## [Your objective]
Whatever runs from the line with "X102300000Y-101300000D01*" to the end of the records below must be copied exactly, with nothing else included.

Image and design file data:
>>>

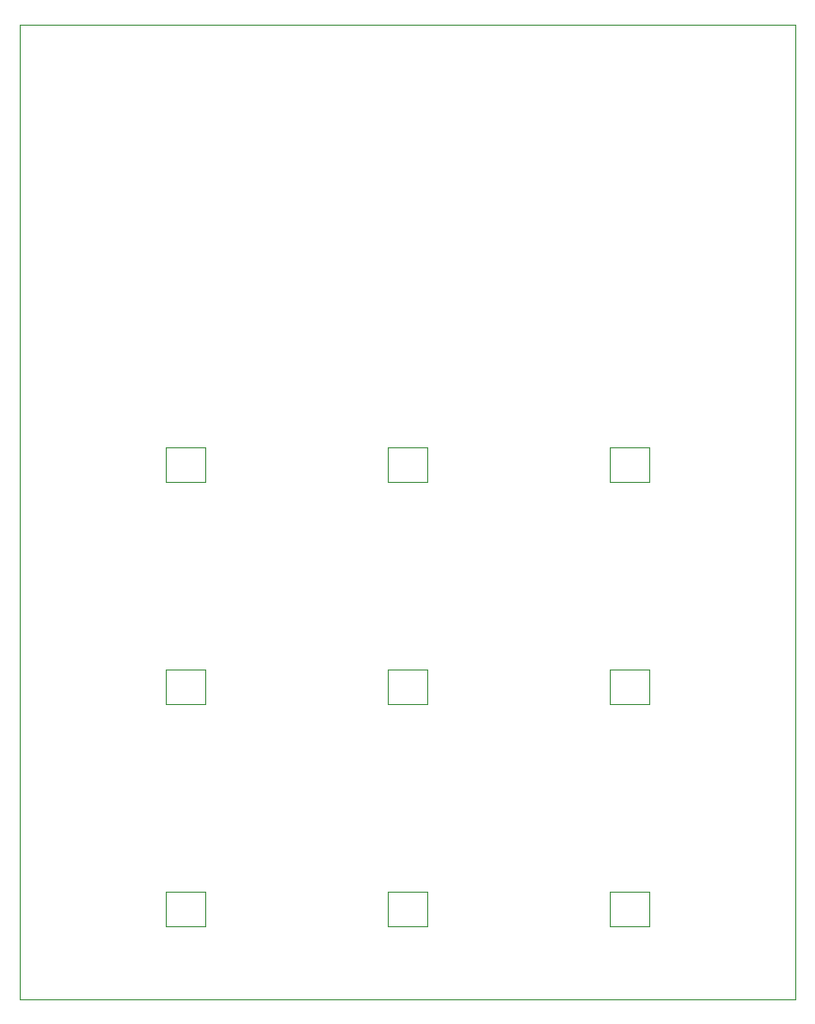
<source format=gm1>
%TF.GenerationSoftware,KiCad,Pcbnew,(6.0.0)*%
%TF.CreationDate,2023-01-21T20:16:48-08:00*%
%TF.ProjectId,keyboard_eval,6b657962-6f61-4726-945f-6576616c2e6b,rev?*%
%TF.SameCoordinates,Original*%
%TF.FileFunction,Profile,NP*%
%FSLAX46Y46*%
G04 Gerber Fmt 4.6, Leading zero omitted, Abs format (unit mm)*
G04 Created by KiCad (PCBNEW (6.0.0)) date 2023-01-21 20:16:48*
%MOMM*%
%LPD*%
G01*
G04 APERTURE LIST*
%TA.AperFunction,Profile*%
%ADD10C,0.100000*%
%TD*%
%TA.AperFunction,Profile*%
%ADD11C,0.120000*%
%TD*%
G04 APERTURE END LIST*
D10*
X35800000Y-17750000D02*
X102300000Y-17750000D01*
X102300000Y-17750000D02*
X102300000Y-101300000D01*
X102300000Y-101300000D02*
X35800000Y-101300000D01*
X35800000Y-101300000D02*
X35800000Y-17750000D01*
D11*
%TO.C,S7*%
X48300000Y-95100000D02*
X48300000Y-92100000D01*
X51700000Y-95100000D02*
X48300000Y-95100000D01*
X48300000Y-92100000D02*
X51700000Y-92100000D01*
X51700000Y-92100000D02*
X51700000Y-95100000D01*
%TO.C,S5*%
X70750000Y-73050000D02*
X70750000Y-76050000D01*
X67350000Y-76050000D02*
X67350000Y-73050000D01*
X67350000Y-73050000D02*
X70750000Y-73050000D01*
X70750000Y-76050000D02*
X67350000Y-76050000D01*
%TO.C,S4*%
X51700000Y-73050000D02*
X51700000Y-76050000D01*
X48300000Y-76050000D02*
X48300000Y-73050000D01*
X48300000Y-73050000D02*
X51700000Y-73050000D01*
X51700000Y-76050000D02*
X48300000Y-76050000D01*
%TO.C,S3*%
X89800000Y-54000000D02*
X89800000Y-57000000D01*
X86400000Y-57000000D02*
X86400000Y-54000000D01*
X89800000Y-57000000D02*
X86400000Y-57000000D01*
X86400000Y-54000000D02*
X89800000Y-54000000D01*
%TO.C,S2*%
X67350000Y-57000000D02*
X67350000Y-54000000D01*
X67350000Y-54000000D02*
X70750000Y-54000000D01*
X70750000Y-57000000D02*
X67350000Y-57000000D01*
X70750000Y-54000000D02*
X70750000Y-57000000D01*
%TO.C,S9*%
X86400000Y-95100000D02*
X86400000Y-92100000D01*
X89800000Y-92100000D02*
X89800000Y-95100000D01*
X86400000Y-92100000D02*
X89800000Y-92100000D01*
X89800000Y-95100000D02*
X86400000Y-95100000D01*
%TO.C,S1*%
X48300000Y-54000000D02*
X51700000Y-54000000D01*
X51700000Y-57000000D02*
X48300000Y-57000000D01*
X51700000Y-54000000D02*
X51700000Y-57000000D01*
X48300000Y-57000000D02*
X48300000Y-54000000D01*
%TO.C,S6*%
X89800000Y-76050000D02*
X86400000Y-76050000D01*
X89800000Y-73050000D02*
X89800000Y-76050000D01*
X86400000Y-73050000D02*
X89800000Y-73050000D01*
X86400000Y-76050000D02*
X86400000Y-73050000D01*
%TO.C,S8*%
X67350000Y-92100000D02*
X70750000Y-92100000D01*
X67350000Y-95100000D02*
X67350000Y-92100000D01*
X70750000Y-95100000D02*
X67350000Y-95100000D01*
X70750000Y-92100000D02*
X70750000Y-95100000D01*
%TD*%
M02*

</source>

<<<

## [Response area]
X102300000Y-101300000D01*
X102300000Y-101300000D02*
X35800000Y-101300000D01*
X35800000Y-101300000D02*
X35800000Y-17750000D01*
D11*
%TO.C,S7*%
X48300000Y-95100000D02*
X48300000Y-92100000D01*
X51700000Y-95100000D02*
X48300000Y-95100000D01*
X48300000Y-92100000D02*
X51700000Y-92100000D01*
X51700000Y-92100000D02*
X51700000Y-95100000D01*
%TO.C,S5*%
X70750000Y-73050000D02*
X70750000Y-76050000D01*
X67350000Y-76050000D02*
X67350000Y-73050000D01*
X67350000Y-73050000D02*
X70750000Y-73050000D01*
X70750000Y-76050000D02*
X67350000Y-76050000D01*
%TO.C,S4*%
X51700000Y-73050000D02*
X51700000Y-76050000D01*
X48300000Y-76050000D02*
X48300000Y-73050000D01*
X48300000Y-73050000D02*
X51700000Y-73050000D01*
X51700000Y-76050000D02*
X48300000Y-76050000D01*
%TO.C,S3*%
X89800000Y-54000000D02*
X89800000Y-57000000D01*
X86400000Y-57000000D02*
X86400000Y-54000000D01*
X89800000Y-57000000D02*
X86400000Y-57000000D01*
X86400000Y-54000000D02*
X89800000Y-54000000D01*
%TO.C,S2*%
X67350000Y-57000000D02*
X67350000Y-54000000D01*
X67350000Y-54000000D02*
X70750000Y-54000000D01*
X70750000Y-57000000D02*
X67350000Y-57000000D01*
X70750000Y-54000000D02*
X70750000Y-57000000D01*
%TO.C,S9*%
X86400000Y-95100000D02*
X86400000Y-92100000D01*
X89800000Y-92100000D02*
X89800000Y-95100000D01*
X86400000Y-92100000D02*
X89800000Y-92100000D01*
X89800000Y-95100000D02*
X86400000Y-95100000D01*
%TO.C,S1*%
X48300000Y-54000000D02*
X51700000Y-54000000D01*
X51700000Y-57000000D02*
X48300000Y-57000000D01*
X51700000Y-54000000D02*
X51700000Y-57000000D01*
X48300000Y-57000000D02*
X48300000Y-54000000D01*
%TO.C,S6*%
X89800000Y-76050000D02*
X86400000Y-76050000D01*
X89800000Y-73050000D02*
X89800000Y-76050000D01*
X86400000Y-73050000D02*
X89800000Y-73050000D01*
X86400000Y-76050000D02*
X86400000Y-73050000D01*
%TO.C,S8*%
X67350000Y-92100000D02*
X70750000Y-92100000D01*
X67350000Y-95100000D02*
X67350000Y-92100000D01*
X70750000Y-95100000D02*
X67350000Y-95100000D01*
X70750000Y-92100000D02*
X70750000Y-95100000D01*
%TD*%
M02*

</source>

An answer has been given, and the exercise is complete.